On a side note - and I could be wrong here - it seems that UChicago dominates in areas where you don’t have to spend much money outside of faculty salary. Math, economics, business, law are all disciplines where the ideas are written down or put on a chalkboard. Physics might be lab-intensive to some degree, but they have their affiliation with FermiLab for that. Chem/bio/etc. are all lab-intensive disciplines. CS as well? Not sure (that’s relatively new at UChicago anyway so perhaps it just takes time to build the reputation). I realize that some of this discussion has been hashed out on another thread, but wanted to throw in that particle angle of argument.

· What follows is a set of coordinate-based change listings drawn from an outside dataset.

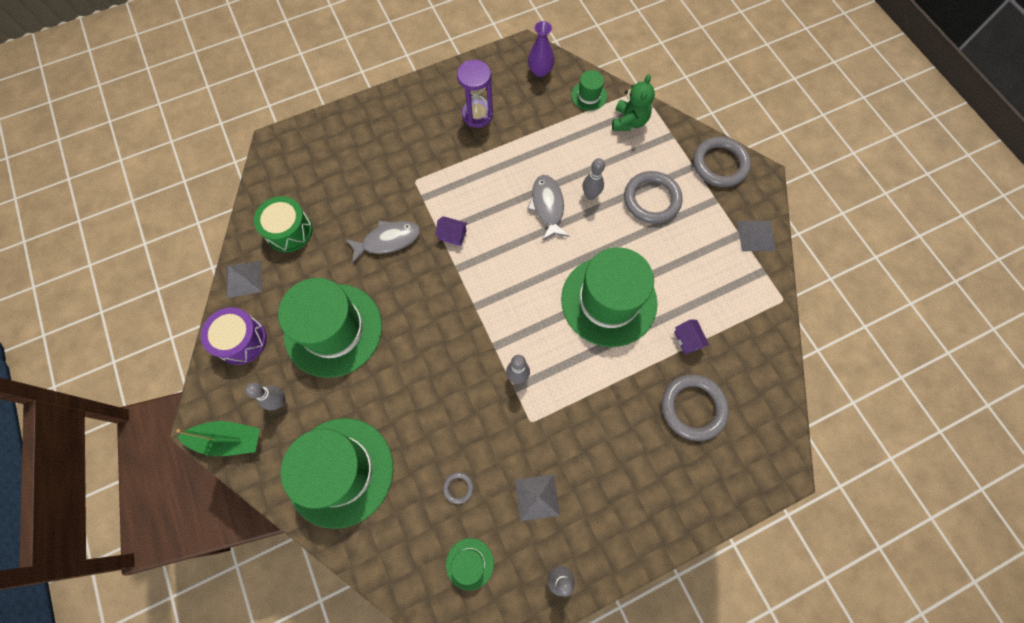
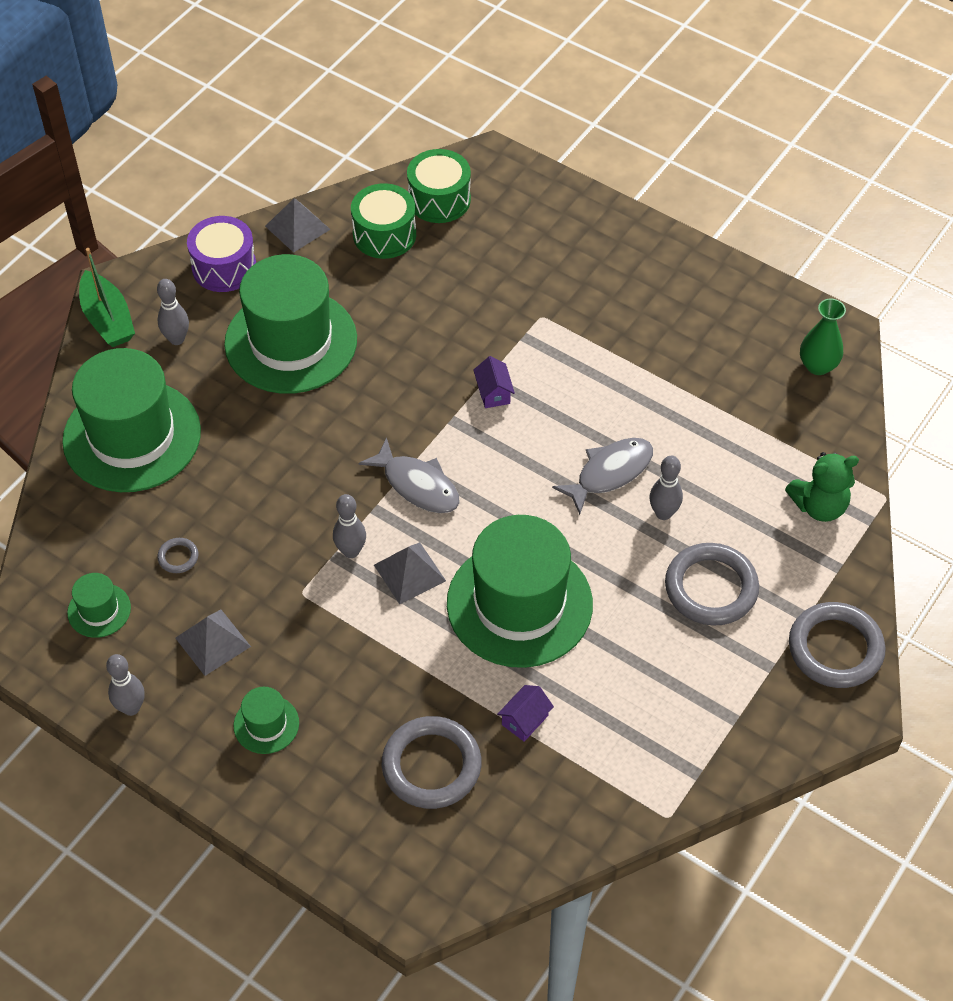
camera: 60 degrees right, 15 degrees down
(286, 187) = (439, 199): none -> green drum
(388, 240) = (439, 332): grey fish -> grey fish (417, 485)
(477, 115) = (689, 331): purple hourglass -> none
(540, 71) = (817, 366): purple vase -> green vase
(589, 95) = (823, 440): green hat -> green hat (266, 724)
(756, 235) = (749, 742): grey pyramid -> grey pyramid (409, 573)

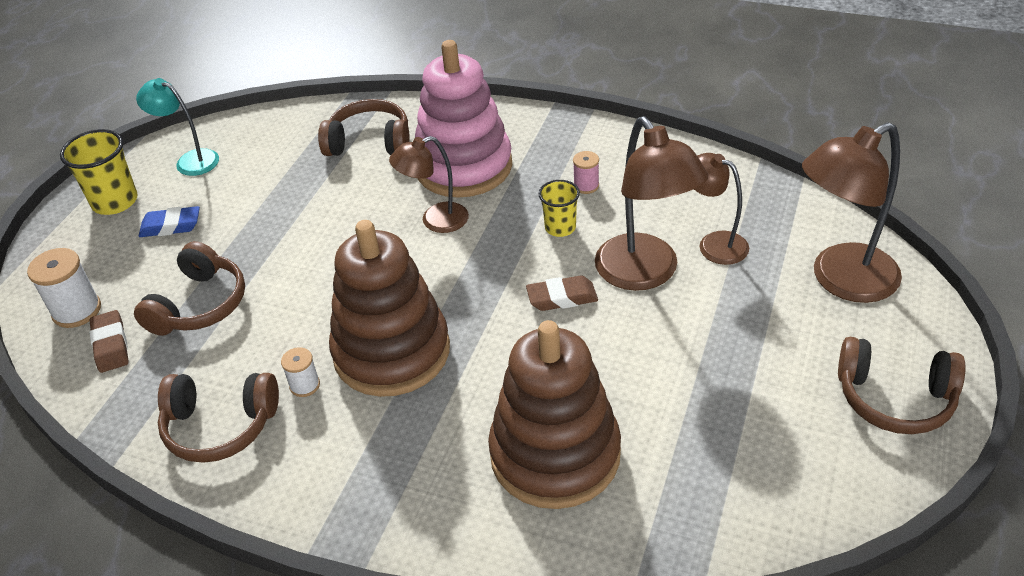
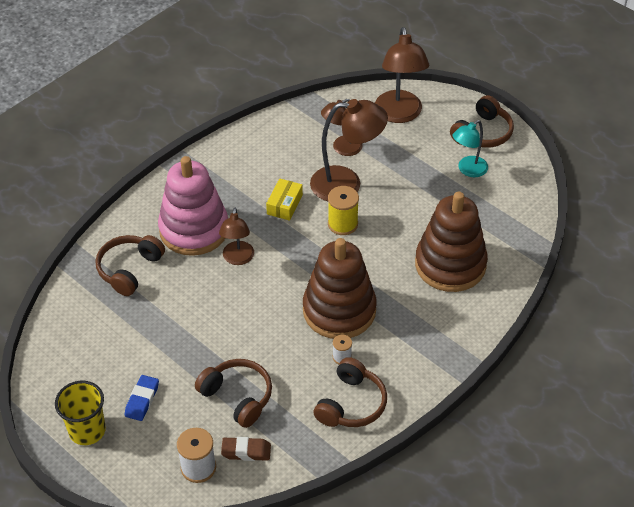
camera: 70 degrees left, 5 degrees up
(190, 160) = (70, 376): turquoise lamp -> turquoise lamp (468, 170)
(560, 228) = (284, 205): yellow cup -> yellow box
(562, 297) = (342, 224): brown eraser -> yellow spool
(586, 186) = (255, 180): pink spool -> none

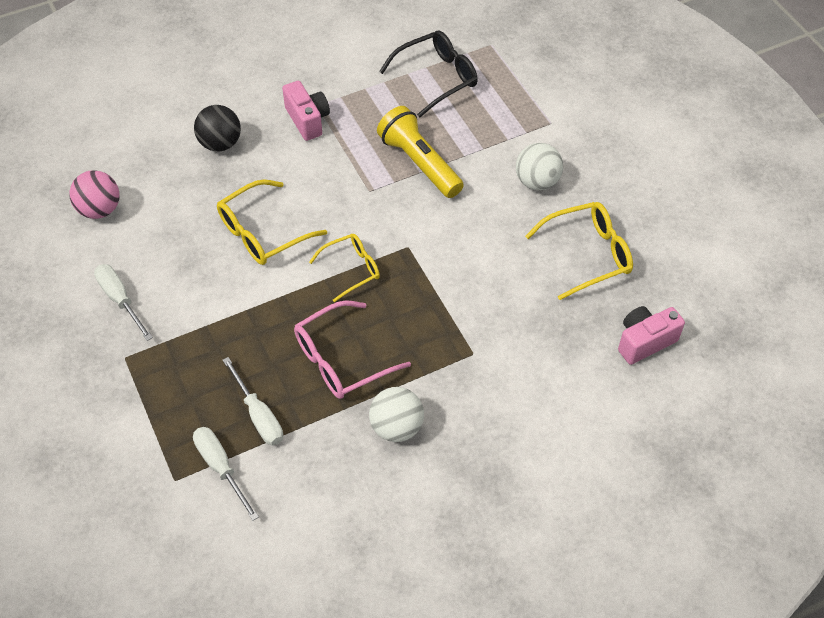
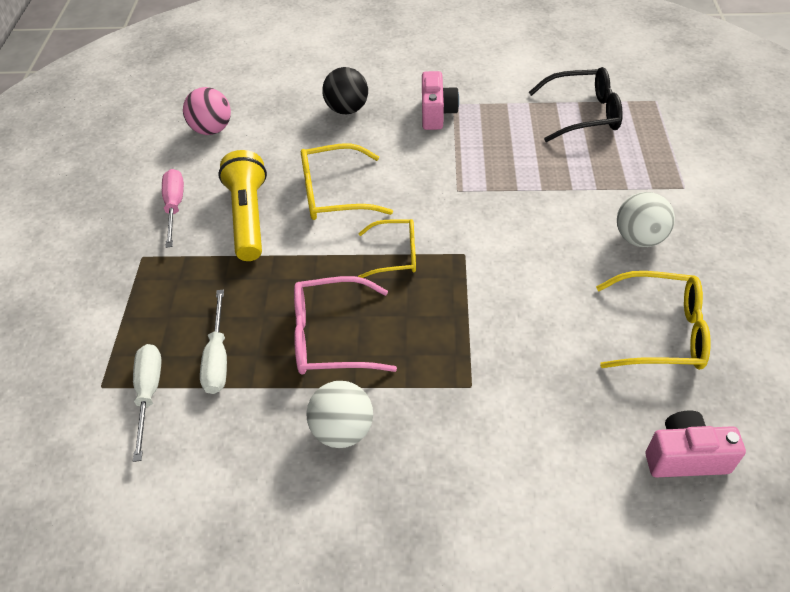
camera: 30 degrees right, 5 degrees down
(120, 300) = (174, 206): white screwdriver -> pink screwdriver
(419, 163) = (522, 182): yellow flashlight -> yellow flashlight (248, 217)

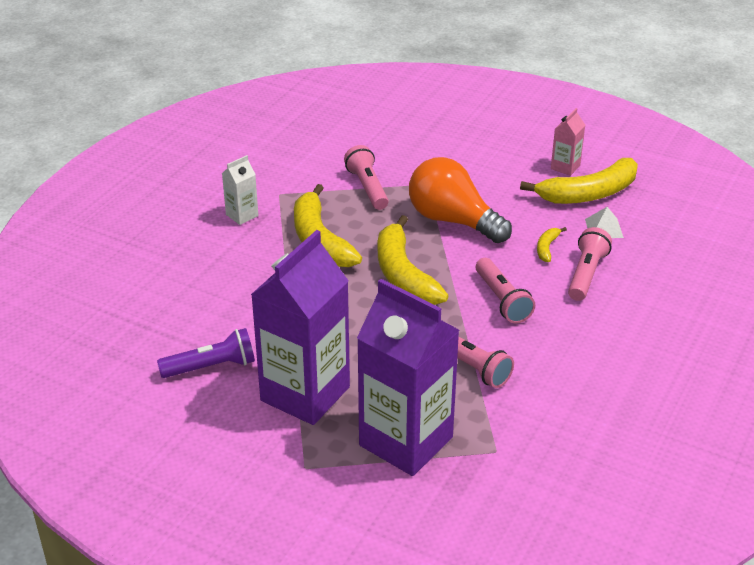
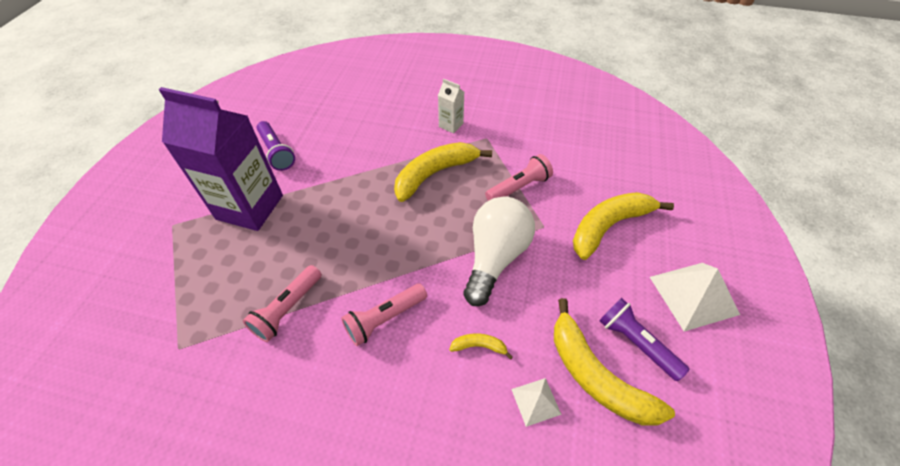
camera: 75 degrees right, 15 degrees up
(403, 274) = (404, 236): yellow banana -> yellow banana (609, 226)
(406, 441) = (194, 280): purple carton -> none
(453, 220) = (495, 257): orange light bulb -> white light bulb
(529, 127) = (693, 295): none -> white pyramid
(565, 167) = (636, 343): pink carton -> purple flashlight
(586, 274) = (445, 392): pink flashlight -> none

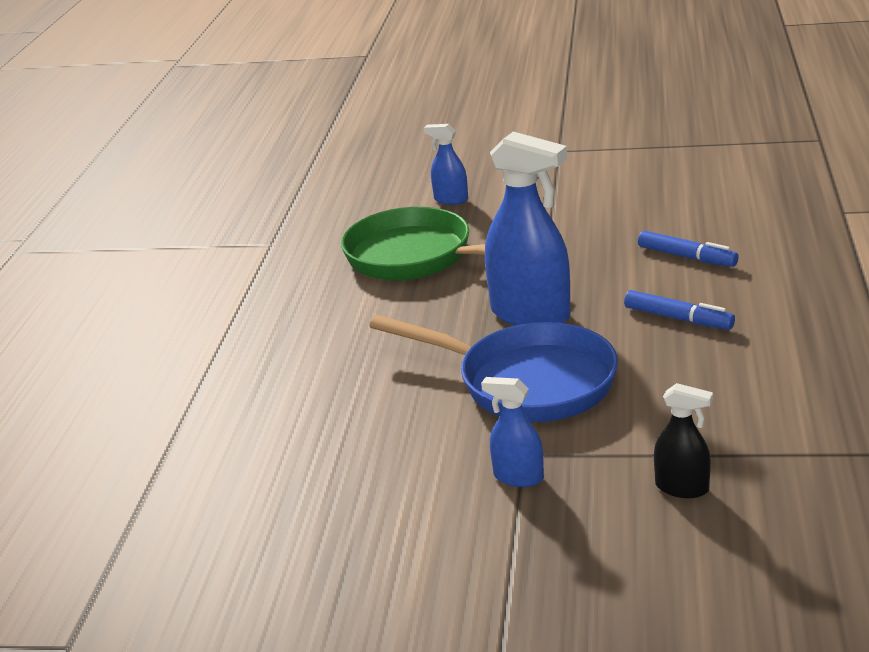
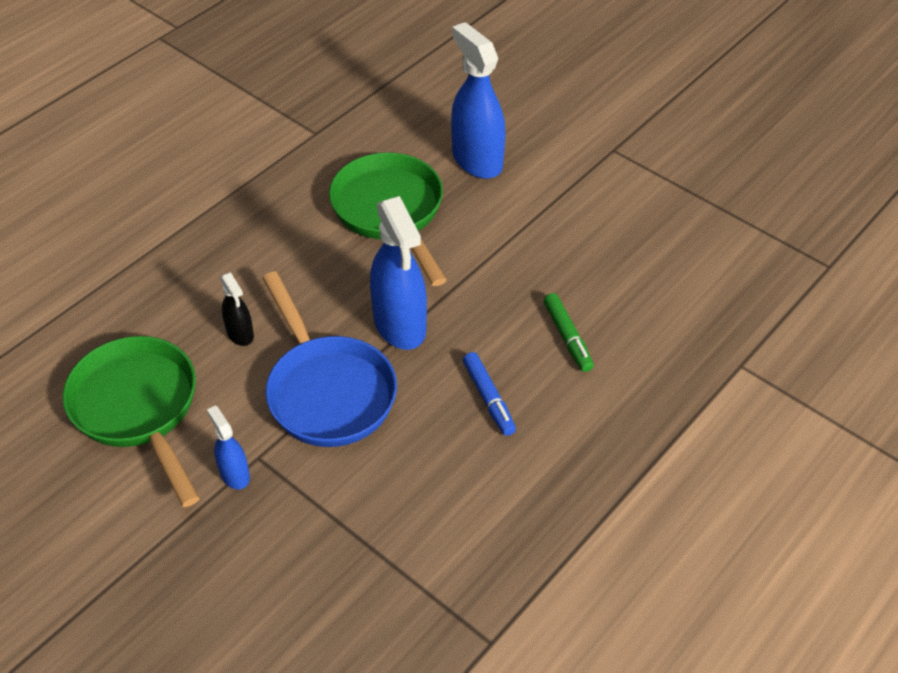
camera: 30 degrees right, 20 degrees up
(349, 486) = (138, 409): none -> green pan
(451, 200) = (477, 160): blue spray bottle -> blue spray bottle, size x1.98
(682, 488) = (315, 557): black spray bottle -> black spray bottle (240, 334)
(686, 257) = (567, 337): blue marker -> green marker

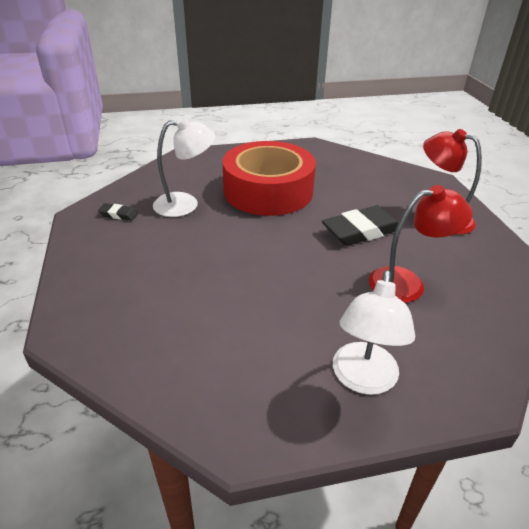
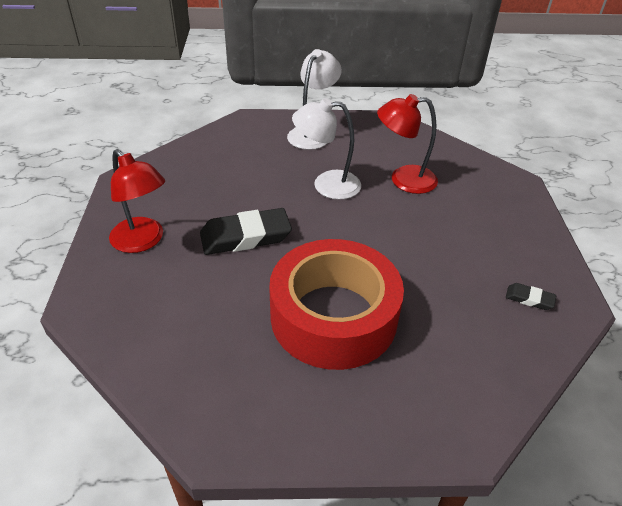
camera: 170 degrees left, 5 degrees up
(185, 204) = (447, 305): white lamp -> white lamp (326, 185)
(407, 283) = (239, 181): red lamp -> red lamp (403, 180)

@JBStillFlying don’t forget Roger Myerson, the Glen A. Lloyd Distinguished Service Professor of Economics at the University of Chicago, Game theory at its finest.
Whoops! Thanks! Make that five economists currently on faculty.
Not sure why @IWannaHelp logs onto a UChicago ED II thread just to plug MIT. Chicago is a great school, enough said.
hahaha @Sam-I-Am. Rivalry. @IWannaHelp attended Northwestern.
Oh, that explains a lot! lol.
Is there rivalry between UChicago and NU? Never heard it mentioned. I have heard the Havard vs Yale one.
A friendly, local, academic rivalry, yes. Since NU is DI and UChicago DIII, it is not an athletic rivalry. Both schools are highly respected.